- [Your instructions]: Transcribe every line of the material below verbatim, omitting the pictures.

-------- Stored data --------

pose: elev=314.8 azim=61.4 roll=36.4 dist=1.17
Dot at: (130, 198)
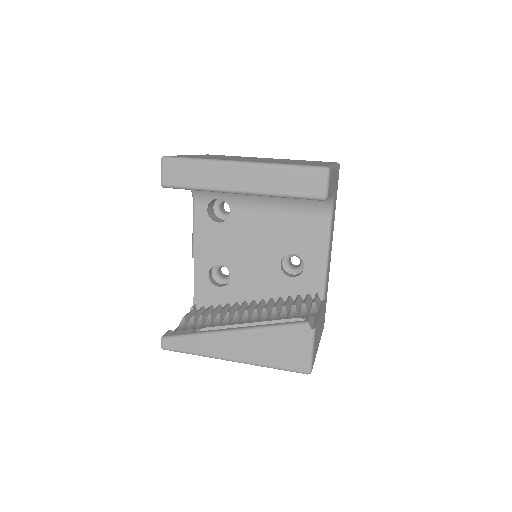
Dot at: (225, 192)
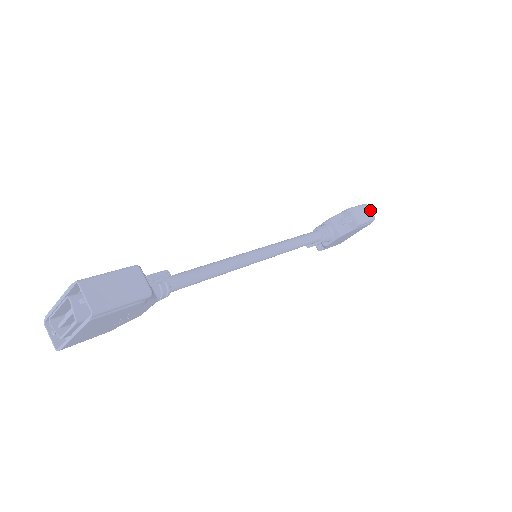
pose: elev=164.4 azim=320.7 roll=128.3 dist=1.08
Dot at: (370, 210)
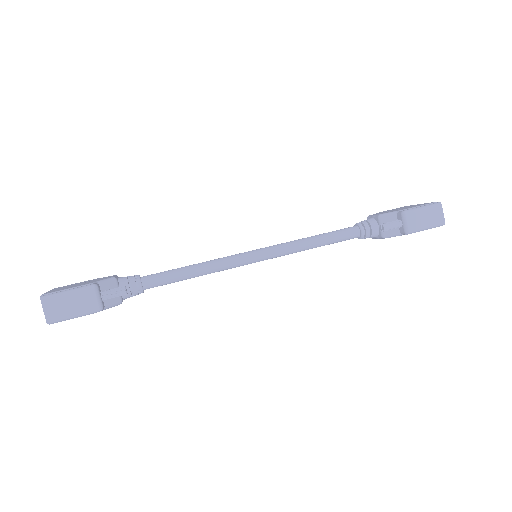
Dot at: (442, 212)
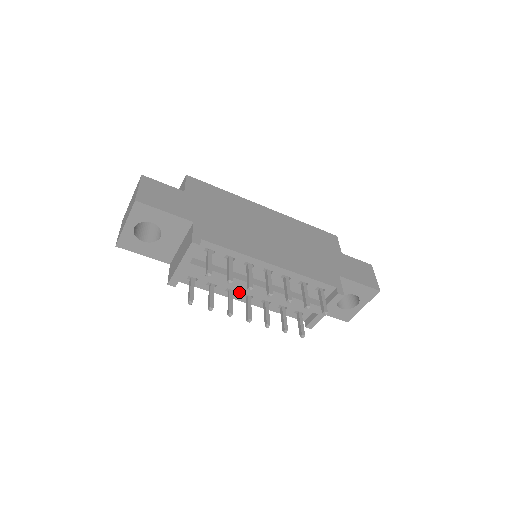
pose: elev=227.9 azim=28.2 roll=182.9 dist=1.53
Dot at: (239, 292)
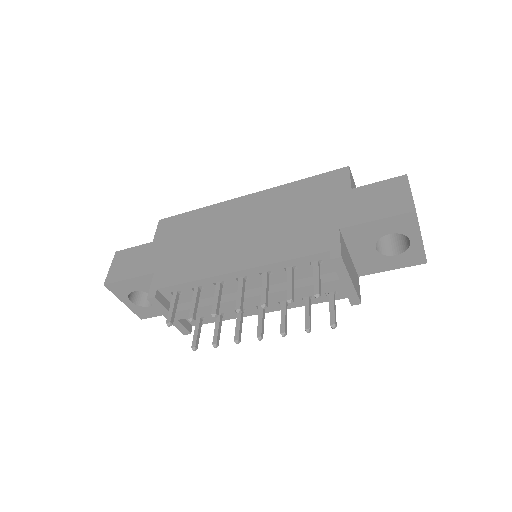
Dot at: (249, 308)
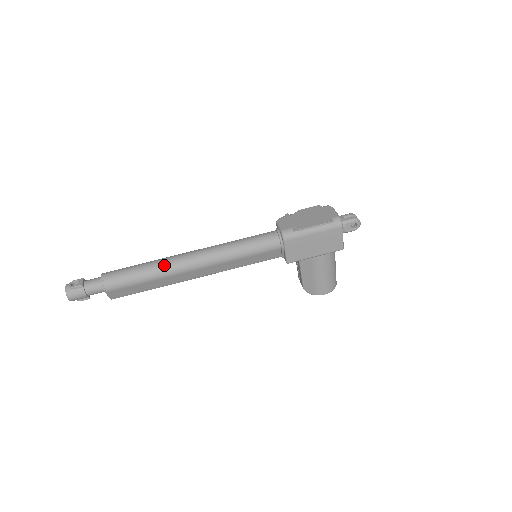
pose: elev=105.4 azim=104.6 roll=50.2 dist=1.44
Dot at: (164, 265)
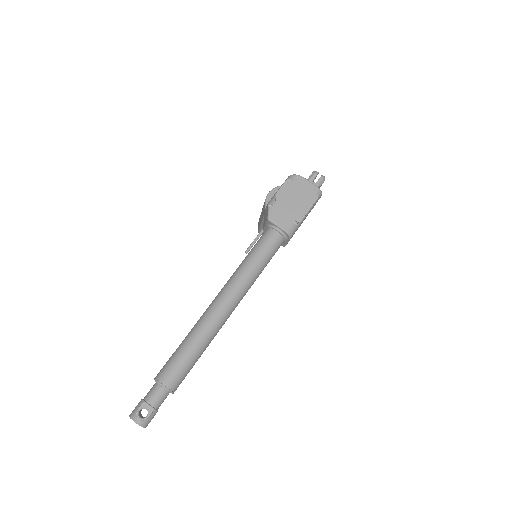
Dot at: (212, 332)
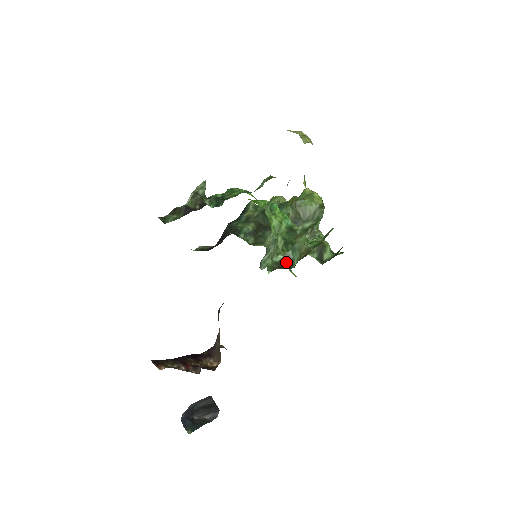
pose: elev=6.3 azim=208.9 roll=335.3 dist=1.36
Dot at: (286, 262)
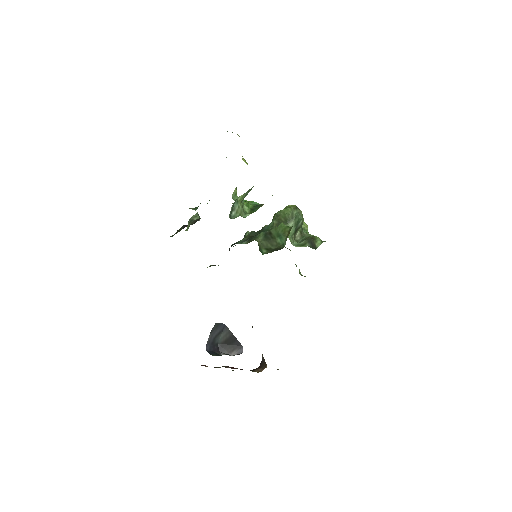
Dot at: (278, 248)
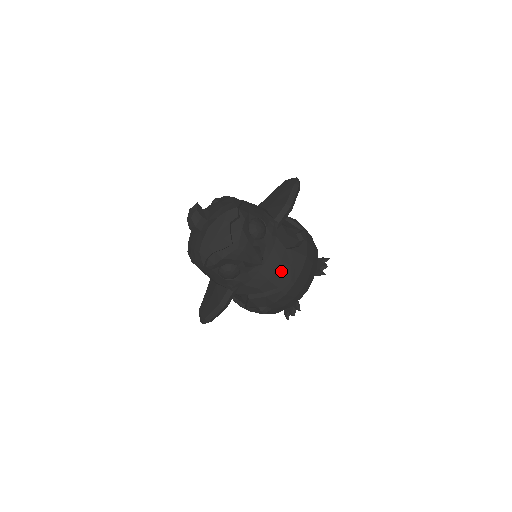
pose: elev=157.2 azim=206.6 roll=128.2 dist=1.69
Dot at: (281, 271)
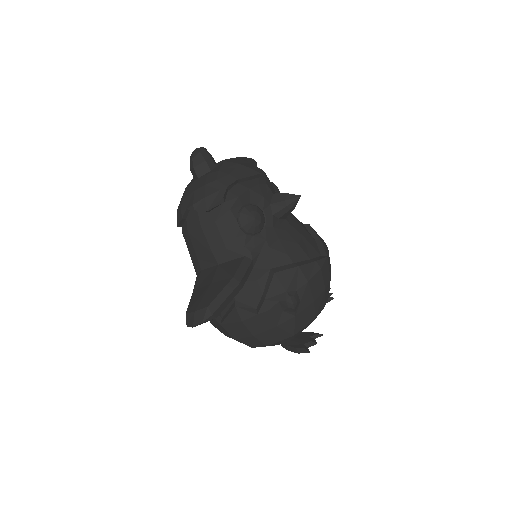
Dot at: (308, 240)
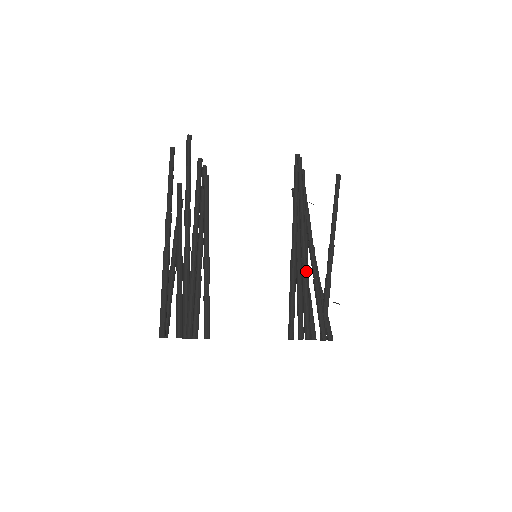
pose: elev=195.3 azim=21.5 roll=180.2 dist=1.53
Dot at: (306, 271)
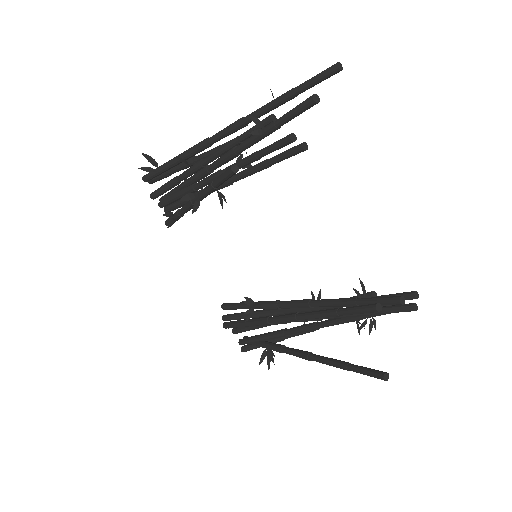
Dot at: (263, 323)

--------

- [Response below]:
pose: elev=314.8 azim=61.4 roll=36.4 dist=1.17
Dot at: (130, 198)
Dot at: (225, 192)
pose: elev=164.4 azim=320.7 roll=128.3 dist=1.08
Dot at: (370, 210)
Dot at: (442, 212)
pose: elev=227.9 azim=28.2 roll=182.9 dist=1.53
Dot at: (239, 292)
Dot at: (249, 308)
pose: elev=105.4 azim=104.6 roll=50.2 dist=1.44
Dot at: (164, 265)
Dot at: (212, 332)
pose: elev=6.3 azim=208.9 roll=335.3 dist=1.36
Dot at: (286, 262)
Dot at: (278, 248)
pose: elev=157.2 azim=206.6 roll=128.2 dist=1.69
Dot at: (281, 271)
Dot at: (308, 240)
pose: elev=195.3 azim=21.5 roll=180.2 dist=1.53
Dot at: (306, 271)
Dot at: (263, 323)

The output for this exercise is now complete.